[Mournful braids.]] As a sign of mourning, especially for the loss of their husbands, the Hindústáni women collect their long hair into a braid, called in Sanskrit veṇi.

[The mango twig.]] We shall meet with several allusions to this tree as the favourite of Love and the darling of the bees.


CANTO THIRD.

[Who angers thee, &c.]] To understand properly this speech of Káma, it is necessary to be acquainted with some of the Hindú notions regarding a future state. "The highest kind of happiness is absorption into the divine essence, or the return of that portion of spirit which is combined with the attributes of humanity to its original source. This happiness, according to the philosopher, is to be obtained only by the most perfect abstraction from the world and freedom from passion, even while in a state of terrestrial existence.... Besides this ultimate felicity, the Hindús have several minor degrees of happiness, amongst which is the enjoyment of Indra's Swarga, or, in fact, of a Muhammadan Paradise. The degree and duration of the pleasures of this paradise are proportioned to the merits of those admitted to it; and they who have enjoyed this lofty region of Swarga, but whose virtue is exhausted, revisit the habitation of mortals."—Prof. Wilson's Megha Dúta. Compare also "The Lord's Song."—Specimens of Old Indian Poetry, pp. 67, 68.
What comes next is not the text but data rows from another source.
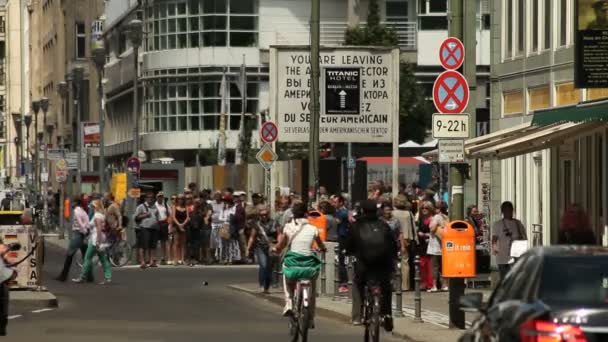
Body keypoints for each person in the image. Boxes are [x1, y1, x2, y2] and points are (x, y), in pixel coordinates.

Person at [346, 200, 398, 332]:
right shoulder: (383, 225)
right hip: (382, 264)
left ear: (362, 211)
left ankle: (357, 316)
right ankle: (387, 315)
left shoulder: (356, 226)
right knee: (386, 287)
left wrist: (348, 252)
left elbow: (349, 245)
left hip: (364, 264)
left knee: (358, 284)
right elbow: (393, 245)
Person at [272, 201, 326, 327]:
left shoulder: (288, 227)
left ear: (293, 214)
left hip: (293, 264)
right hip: (309, 265)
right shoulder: (313, 228)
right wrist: (322, 249)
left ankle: (289, 302)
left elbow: (282, 244)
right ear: (306, 214)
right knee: (312, 292)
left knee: (286, 275)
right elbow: (320, 244)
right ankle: (310, 319)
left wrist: (275, 249)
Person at [73, 200, 112, 285]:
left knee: (87, 257)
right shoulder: (102, 215)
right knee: (103, 259)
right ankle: (108, 277)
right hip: (101, 238)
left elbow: (98, 228)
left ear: (96, 207)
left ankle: (82, 277)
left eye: (92, 206)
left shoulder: (97, 215)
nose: (91, 208)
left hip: (95, 239)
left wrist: (98, 241)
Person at [55, 197, 90, 282]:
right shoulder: (83, 211)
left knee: (69, 255)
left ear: (76, 203)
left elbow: (80, 223)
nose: (71, 204)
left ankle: (63, 276)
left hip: (77, 234)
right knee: (86, 256)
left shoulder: (76, 211)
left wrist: (84, 231)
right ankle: (89, 276)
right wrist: (86, 232)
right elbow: (87, 222)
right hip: (82, 235)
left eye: (73, 203)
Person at [491, 201, 527, 281]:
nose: (508, 212)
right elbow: (494, 238)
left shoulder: (518, 223)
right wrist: (494, 248)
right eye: (506, 210)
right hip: (502, 257)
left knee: (515, 279)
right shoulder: (497, 224)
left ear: (512, 210)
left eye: (510, 210)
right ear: (502, 211)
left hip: (516, 257)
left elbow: (524, 238)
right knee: (504, 280)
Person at [245, 206, 272, 293]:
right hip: (261, 247)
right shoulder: (257, 225)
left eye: (265, 215)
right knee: (263, 265)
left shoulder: (274, 223)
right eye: (262, 215)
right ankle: (262, 285)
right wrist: (248, 249)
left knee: (269, 267)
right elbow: (252, 237)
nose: (264, 216)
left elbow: (279, 234)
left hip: (271, 247)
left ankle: (267, 286)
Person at [392, 195, 417, 291]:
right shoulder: (408, 213)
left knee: (394, 261)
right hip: (407, 239)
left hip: (395, 239)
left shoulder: (393, 213)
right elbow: (412, 228)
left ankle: (396, 284)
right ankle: (405, 285)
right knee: (405, 263)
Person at [134, 192, 161, 269]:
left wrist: (158, 225)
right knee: (143, 245)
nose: (150, 199)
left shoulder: (155, 207)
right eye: (149, 197)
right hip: (144, 228)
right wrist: (145, 215)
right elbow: (136, 218)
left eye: (152, 197)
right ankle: (143, 262)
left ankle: (152, 261)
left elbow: (157, 217)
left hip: (154, 228)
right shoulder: (141, 207)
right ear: (145, 198)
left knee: (152, 246)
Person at [428, 201, 448, 292]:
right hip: (445, 246)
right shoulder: (447, 217)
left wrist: (431, 223)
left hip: (435, 246)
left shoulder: (437, 217)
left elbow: (432, 228)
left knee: (435, 267)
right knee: (443, 267)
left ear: (438, 209)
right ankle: (445, 285)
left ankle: (434, 286)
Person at [217, 194, 241, 264]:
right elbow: (220, 218)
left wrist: (227, 217)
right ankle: (224, 258)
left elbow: (232, 217)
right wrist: (225, 218)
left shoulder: (233, 208)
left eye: (226, 201)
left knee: (230, 244)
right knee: (223, 244)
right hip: (224, 226)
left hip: (231, 227)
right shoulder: (223, 209)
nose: (225, 203)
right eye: (224, 201)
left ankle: (230, 259)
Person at [0, 241, 18, 336]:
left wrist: (12, 271)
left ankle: (2, 328)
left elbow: (11, 263)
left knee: (3, 310)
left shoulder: (2, 248)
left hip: (2, 281)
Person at [334, 195, 350, 293]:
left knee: (341, 260)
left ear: (341, 202)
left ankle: (344, 281)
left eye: (335, 202)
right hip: (340, 237)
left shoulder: (343, 212)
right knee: (340, 260)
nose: (334, 204)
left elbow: (337, 222)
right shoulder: (338, 212)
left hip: (342, 238)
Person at [417, 202, 434, 290]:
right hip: (422, 245)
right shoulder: (421, 219)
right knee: (422, 265)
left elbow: (435, 232)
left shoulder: (433, 219)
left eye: (426, 208)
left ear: (430, 209)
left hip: (430, 245)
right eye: (423, 208)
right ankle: (424, 283)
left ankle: (430, 284)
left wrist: (425, 235)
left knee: (430, 265)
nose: (424, 210)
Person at [172, 194, 189, 265]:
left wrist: (183, 224)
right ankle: (175, 259)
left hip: (184, 226)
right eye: (179, 198)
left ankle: (182, 259)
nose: (180, 200)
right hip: (176, 226)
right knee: (176, 243)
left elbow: (187, 217)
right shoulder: (174, 206)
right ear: (177, 199)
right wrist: (179, 225)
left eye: (182, 199)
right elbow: (173, 217)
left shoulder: (186, 207)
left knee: (183, 243)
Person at [187, 199, 205, 266]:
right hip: (191, 230)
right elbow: (188, 221)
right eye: (195, 203)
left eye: (198, 203)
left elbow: (202, 223)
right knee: (191, 245)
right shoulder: (190, 213)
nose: (196, 205)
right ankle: (191, 258)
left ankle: (197, 259)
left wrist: (199, 227)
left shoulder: (201, 213)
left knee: (197, 245)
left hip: (198, 231)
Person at [155, 192, 170, 265]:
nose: (160, 198)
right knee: (155, 241)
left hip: (164, 224)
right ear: (156, 197)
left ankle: (163, 257)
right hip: (157, 223)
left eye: (161, 197)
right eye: (159, 197)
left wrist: (168, 223)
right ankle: (154, 258)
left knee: (164, 241)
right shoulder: (154, 205)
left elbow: (169, 214)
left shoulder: (166, 205)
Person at [210, 191, 223, 263]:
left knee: (220, 242)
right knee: (213, 242)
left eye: (219, 195)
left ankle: (220, 257)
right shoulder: (212, 203)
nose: (217, 196)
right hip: (213, 224)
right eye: (216, 195)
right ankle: (212, 257)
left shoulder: (223, 204)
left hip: (221, 224)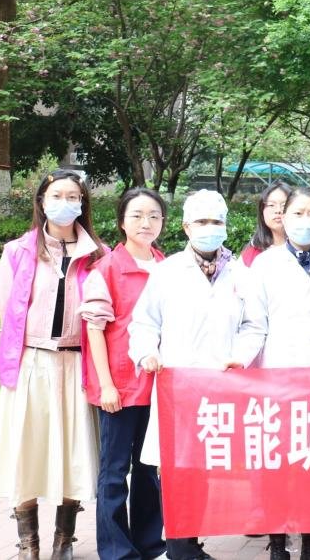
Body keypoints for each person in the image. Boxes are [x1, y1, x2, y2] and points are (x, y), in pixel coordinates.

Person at [0, 170, 107, 560]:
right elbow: (7, 311)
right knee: (26, 450)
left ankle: (63, 540)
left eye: (73, 196)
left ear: (83, 203)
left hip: (76, 364)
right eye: (56, 195)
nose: (64, 203)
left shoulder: (98, 254)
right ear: (41, 201)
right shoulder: (18, 251)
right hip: (31, 362)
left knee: (74, 452)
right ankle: (29, 542)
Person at [231, 186, 310, 559]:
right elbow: (254, 325)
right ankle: (278, 541)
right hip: (277, 377)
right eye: (297, 213)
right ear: (282, 218)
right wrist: (239, 360)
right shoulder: (265, 264)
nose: (305, 221)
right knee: (277, 463)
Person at [129, 189, 244, 560]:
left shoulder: (240, 272)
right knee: (177, 467)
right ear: (185, 227)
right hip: (177, 384)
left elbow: (254, 323)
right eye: (201, 221)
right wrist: (147, 352)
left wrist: (241, 355)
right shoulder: (167, 272)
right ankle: (179, 547)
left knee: (205, 466)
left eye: (216, 221)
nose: (210, 228)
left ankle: (192, 543)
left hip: (220, 382)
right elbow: (144, 322)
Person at [78, 187, 168, 560]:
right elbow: (94, 330)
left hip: (158, 388)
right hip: (120, 386)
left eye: (154, 216)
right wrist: (106, 386)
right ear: (121, 222)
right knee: (115, 473)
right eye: (137, 215)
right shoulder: (107, 269)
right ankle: (116, 551)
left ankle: (150, 544)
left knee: (148, 469)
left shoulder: (167, 267)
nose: (146, 223)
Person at [240, 181, 292, 266]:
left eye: (284, 205)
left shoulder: (308, 249)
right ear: (262, 211)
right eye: (271, 205)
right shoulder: (250, 255)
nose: (278, 210)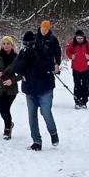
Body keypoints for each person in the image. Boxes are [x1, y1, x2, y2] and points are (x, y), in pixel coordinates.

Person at [13, 20, 62, 151]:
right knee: (32, 116)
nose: (28, 46)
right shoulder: (23, 53)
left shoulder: (44, 49)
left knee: (46, 113)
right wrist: (24, 57)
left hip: (45, 88)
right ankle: (36, 141)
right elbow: (16, 69)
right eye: (25, 44)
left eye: (30, 44)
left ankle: (53, 132)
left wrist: (38, 57)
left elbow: (49, 64)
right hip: (30, 89)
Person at [0, 36, 21, 140]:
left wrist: (12, 80)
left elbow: (22, 74)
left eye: (8, 44)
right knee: (2, 110)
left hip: (11, 88)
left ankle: (7, 129)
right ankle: (9, 123)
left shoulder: (17, 57)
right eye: (3, 44)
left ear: (12, 45)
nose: (5, 46)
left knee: (5, 109)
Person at [66, 29, 89, 109]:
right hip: (76, 68)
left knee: (85, 85)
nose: (79, 40)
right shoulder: (72, 44)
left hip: (86, 68)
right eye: (78, 38)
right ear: (75, 37)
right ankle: (77, 101)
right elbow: (67, 51)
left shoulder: (88, 44)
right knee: (77, 85)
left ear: (84, 37)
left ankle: (84, 101)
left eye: (81, 38)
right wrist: (71, 56)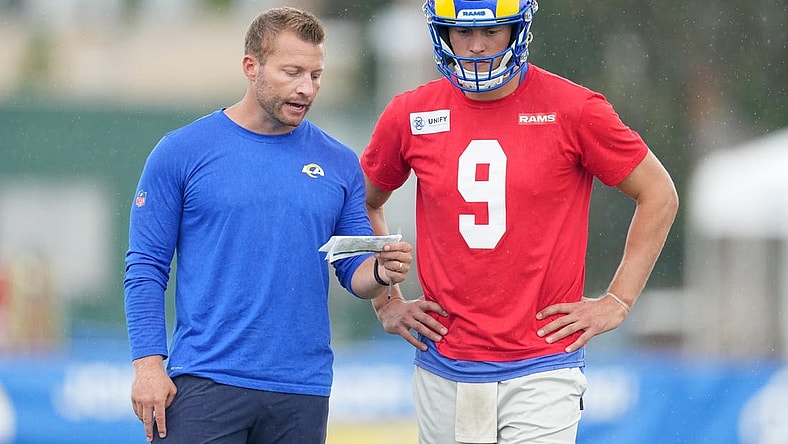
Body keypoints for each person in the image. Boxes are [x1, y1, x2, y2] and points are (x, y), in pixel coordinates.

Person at [360, 0, 679, 443]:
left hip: (542, 365)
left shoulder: (574, 108)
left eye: (491, 31)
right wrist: (386, 301)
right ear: (441, 32)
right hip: (443, 363)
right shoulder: (408, 114)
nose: (475, 46)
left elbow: (658, 194)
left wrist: (619, 300)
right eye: (461, 32)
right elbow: (363, 202)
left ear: (518, 29)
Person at [123, 7, 413, 444]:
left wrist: (381, 272)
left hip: (302, 390)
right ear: (251, 66)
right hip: (205, 381)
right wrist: (148, 366)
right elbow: (145, 266)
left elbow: (353, 272)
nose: (306, 88)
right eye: (292, 72)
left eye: (316, 75)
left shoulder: (339, 164)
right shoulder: (182, 151)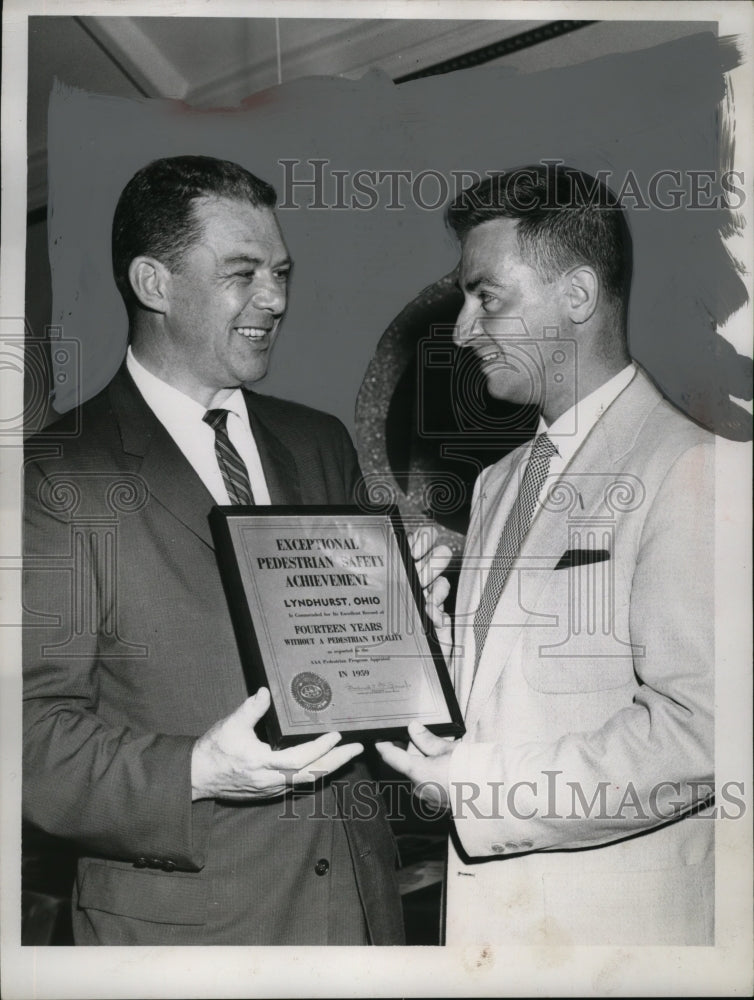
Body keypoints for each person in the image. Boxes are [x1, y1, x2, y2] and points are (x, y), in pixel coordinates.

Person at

Indra, therefore, may be supposed to feel jealous whenever a human being aspires to something higher than that heaven of which he is the Lord.

The "chain of birth" alluded to is of course the metempsychosis, or transmigration of souls, a belief which is not to be looked upon (says Prof. Wilson in the preface to his edition of the Sánkhya Káriká) as a mere popular superstition. It is the main principle of all Hindú metaphysics; it is the foundation of all Hindú philosophy. The great object of their philosophical research in every system, Brahminical or Buddhist, is the discovery of the means of putting a stop to further transmigration; the discontinuance of corporeal being; the liberation of soul from body.

[As on that Snake.]] Sesha, the Serpent King, is in the Hindú mythology the supporter of the earth, as, in one of the fictions of the Edda,—

"That sea-snake, tremendous curled,
Whose monstrous circle girds the world."

He is also the couch and canopy of the God Vishṇu, or, as he is here called, Krishṇa,—that hero being one of his incarnations, and considered identical with the deity himself.